Urea hydrolysis and the respective gaseous N losses after application of urea-based fertilisers are calculated using algorithms of the AMOVOL model (Sadeghi, 1988). It considers the temperature-dependent equilibrium between ammonium ions in solution and gaseous ammonia, as well as effects of soil organic matter content, soil temperature, and soil moisture content on hydrolysis. The atmospheric resistance finally governs the loss of gaseous ammonia from soil.


References

  • Abrahamsen, P., Hansen, S., 2000. Daisy: an open soil-crop-atmosphere system model. Environ. Mod. Software 15, 313-330.

  • Hansen, S., Jensen, H.E., Nielsen, N.E., Svendsen, H., 1991. Simulation of nitrogen dynamics and biomass production in winter-wheat using the Danish simulation-model DAISY. Fert. Res. 27 (2-3), 245-259.

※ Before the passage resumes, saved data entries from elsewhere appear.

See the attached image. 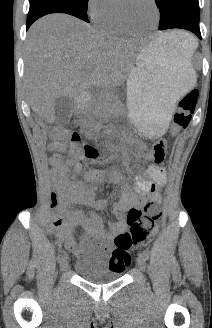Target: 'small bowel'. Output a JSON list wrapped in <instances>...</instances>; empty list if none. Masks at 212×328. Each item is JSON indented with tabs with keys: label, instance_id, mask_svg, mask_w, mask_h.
Here are the masks:
<instances>
[{
	"label": "small bowel",
	"instance_id": "obj_1",
	"mask_svg": "<svg viewBox=\"0 0 212 328\" xmlns=\"http://www.w3.org/2000/svg\"><path fill=\"white\" fill-rule=\"evenodd\" d=\"M49 149L56 151L49 162L52 166L51 174L56 183L61 188V201L64 205H88L94 209L89 213L82 210H70L68 222H63L57 228H66L79 225L85 230L81 237L78 252L89 251L92 257L101 266L107 265L109 269L123 271L117 262L110 264L107 253L110 249V242L120 233L125 232L128 222L125 213L131 208H140L146 201H160V191L166 180V170L163 166L152 165L149 167L144 178L135 179L129 183L125 176L116 171L91 170L86 172L81 178V165L78 159L82 156L75 146L70 147L71 159H65L61 152L65 151V146L50 144ZM103 181L117 183L121 186V197L113 203L111 210L115 216V221L105 226L103 218L97 211H102L107 204L104 200L95 198V184Z\"/></svg>",
	"mask_w": 212,
	"mask_h": 328
}]
</instances>
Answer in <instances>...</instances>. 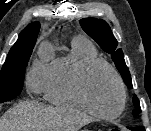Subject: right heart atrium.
Returning <instances> with one entry per match:
<instances>
[{"mask_svg":"<svg viewBox=\"0 0 151 131\" xmlns=\"http://www.w3.org/2000/svg\"><path fill=\"white\" fill-rule=\"evenodd\" d=\"M48 64L45 59H37L32 64L27 74V85L33 93L43 90L44 82L48 72Z\"/></svg>","mask_w":151,"mask_h":131,"instance_id":"right-heart-atrium-1","label":"right heart atrium"}]
</instances>
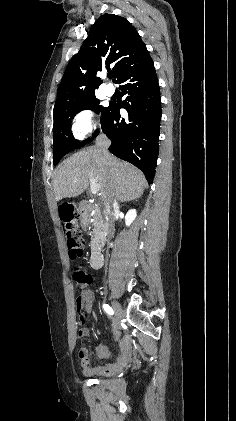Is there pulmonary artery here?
Returning a JSON list of instances; mask_svg holds the SVG:
<instances>
[{"instance_id": "obj_1", "label": "pulmonary artery", "mask_w": 236, "mask_h": 421, "mask_svg": "<svg viewBox=\"0 0 236 421\" xmlns=\"http://www.w3.org/2000/svg\"><path fill=\"white\" fill-rule=\"evenodd\" d=\"M115 90L112 86H105L104 87V94L108 97H111L114 94Z\"/></svg>"}]
</instances>
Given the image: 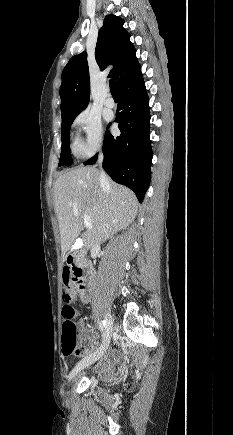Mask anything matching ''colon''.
I'll return each mask as SVG.
<instances>
[{
	"label": "colon",
	"mask_w": 233,
	"mask_h": 435,
	"mask_svg": "<svg viewBox=\"0 0 233 435\" xmlns=\"http://www.w3.org/2000/svg\"><path fill=\"white\" fill-rule=\"evenodd\" d=\"M78 282L77 277L69 267L63 271V285L71 287ZM76 309L70 304L69 299H65V305L62 310V327H61V346L62 352L66 355H82L84 348L78 343V328L75 322Z\"/></svg>",
	"instance_id": "5ec220e1"
}]
</instances>
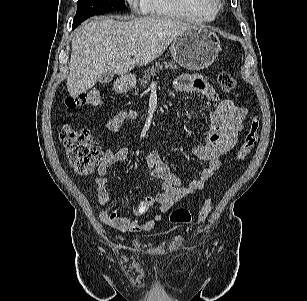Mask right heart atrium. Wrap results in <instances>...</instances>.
<instances>
[{
  "label": "right heart atrium",
  "instance_id": "d8ad5b80",
  "mask_svg": "<svg viewBox=\"0 0 307 301\" xmlns=\"http://www.w3.org/2000/svg\"><path fill=\"white\" fill-rule=\"evenodd\" d=\"M133 9L146 10L147 0H127Z\"/></svg>",
  "mask_w": 307,
  "mask_h": 301
}]
</instances>
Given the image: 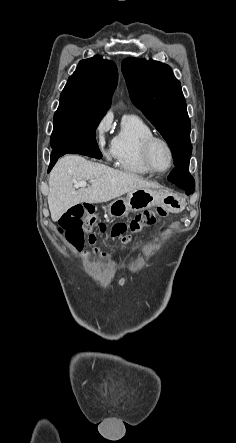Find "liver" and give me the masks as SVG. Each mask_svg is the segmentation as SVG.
I'll return each mask as SVG.
<instances>
[{
    "label": "liver",
    "instance_id": "6515ba94",
    "mask_svg": "<svg viewBox=\"0 0 236 443\" xmlns=\"http://www.w3.org/2000/svg\"><path fill=\"white\" fill-rule=\"evenodd\" d=\"M89 181L87 188L76 190L74 184ZM159 188L136 174L90 162L80 156L59 159L49 177L48 205L54 222L79 203H102L138 189Z\"/></svg>",
    "mask_w": 236,
    "mask_h": 443
}]
</instances>
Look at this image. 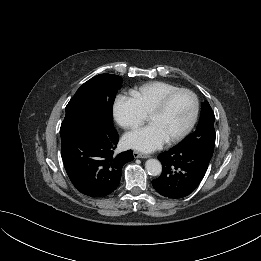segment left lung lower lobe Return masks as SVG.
I'll list each match as a JSON object with an SVG mask.
<instances>
[{
    "label": "left lung lower lobe",
    "mask_w": 261,
    "mask_h": 261,
    "mask_svg": "<svg viewBox=\"0 0 261 261\" xmlns=\"http://www.w3.org/2000/svg\"><path fill=\"white\" fill-rule=\"evenodd\" d=\"M161 175L152 180L154 189L162 196L172 199L191 194L202 181L211 157L195 148L176 145L161 153Z\"/></svg>",
    "instance_id": "1"
}]
</instances>
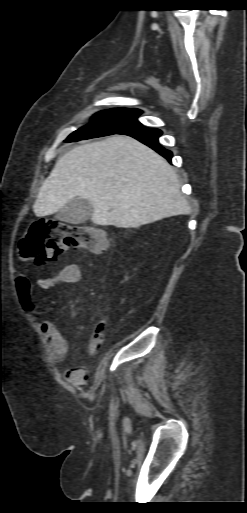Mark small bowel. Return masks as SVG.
I'll use <instances>...</instances> for the list:
<instances>
[{"label": "small bowel", "mask_w": 247, "mask_h": 513, "mask_svg": "<svg viewBox=\"0 0 247 513\" xmlns=\"http://www.w3.org/2000/svg\"><path fill=\"white\" fill-rule=\"evenodd\" d=\"M81 269L78 264L65 265L57 274L43 279L37 288L47 289L58 283H77L81 279ZM16 289L20 303L25 311L37 319L39 311L33 300V286L25 274H19L16 278ZM39 326L49 345L52 360L63 362L69 353V344L60 332L57 325L48 319H40ZM67 380L75 385H82L84 372L81 368H73L66 373Z\"/></svg>", "instance_id": "c3829d8e"}]
</instances>
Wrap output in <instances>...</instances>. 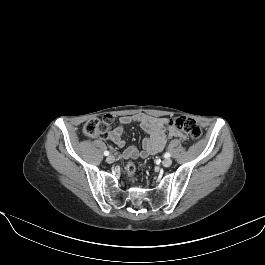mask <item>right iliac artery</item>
<instances>
[{
  "mask_svg": "<svg viewBox=\"0 0 265 265\" xmlns=\"http://www.w3.org/2000/svg\"><path fill=\"white\" fill-rule=\"evenodd\" d=\"M104 155H105V156H108V155H109V152H108V151H105V152H104Z\"/></svg>",
  "mask_w": 265,
  "mask_h": 265,
  "instance_id": "82829eb1",
  "label": "right iliac artery"
}]
</instances>
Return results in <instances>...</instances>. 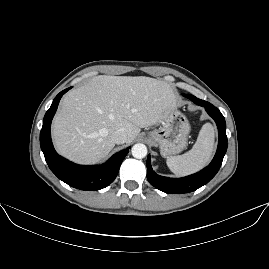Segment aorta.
Wrapping results in <instances>:
<instances>
[{
  "mask_svg": "<svg viewBox=\"0 0 269 269\" xmlns=\"http://www.w3.org/2000/svg\"><path fill=\"white\" fill-rule=\"evenodd\" d=\"M132 155L137 159L144 158L147 155V147L142 143L135 144L132 147Z\"/></svg>",
  "mask_w": 269,
  "mask_h": 269,
  "instance_id": "obj_1",
  "label": "aorta"
}]
</instances>
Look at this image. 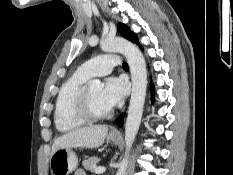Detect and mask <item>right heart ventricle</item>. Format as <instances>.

  • He, Z.L., Alva, A.K., Calvert, D.V., Banks, D.J., 1999. Ammonia volatilization from different fertilizer sources and effects of temperature and soil pH. Soil Sci. 164 (10), 750-758.

  • Jensen, L.S., Salo, T., Palmason, F., Breland, T.A., Henriksen, T.M., Stenberg, B., Pedersen, A., Lundström, C., Esala, M., 2005. Influence of biochemical quality on C and N mineralisation from a broad variety of plant materials in soil. Plant Soil 273, 307-326.

  • Rahn, C.R., Zang, K., Lillywhite, R.D., Ramos, C., de Paz, J.M., Doltra, J., Riley, H., Fink, M., Nendel, C., Thorup-Kristensen, K., Pedersen, A., Piro, F., Venezia, A., Firth, C., Schmutz, U., Rayns, F., Strohmeyer, K., 2010. EU-Rotate_N - a European decision support system to predict environmental and economic consequences of the management of nitrogen fertiliser in crop rotations. Eur. J. Hort. Sci. 75 (1), 20-32.

  • Søgaard, H.T., Sommer, S.G., Hutchings, N.J., Huijsmans, J.F.M., Bussink, D.W., Nicholson, F., 2002. Ammonia volatilization from field-applied animal slurry - the ALFAM model. Atmos. Environ. 36 (20), 3309-3319.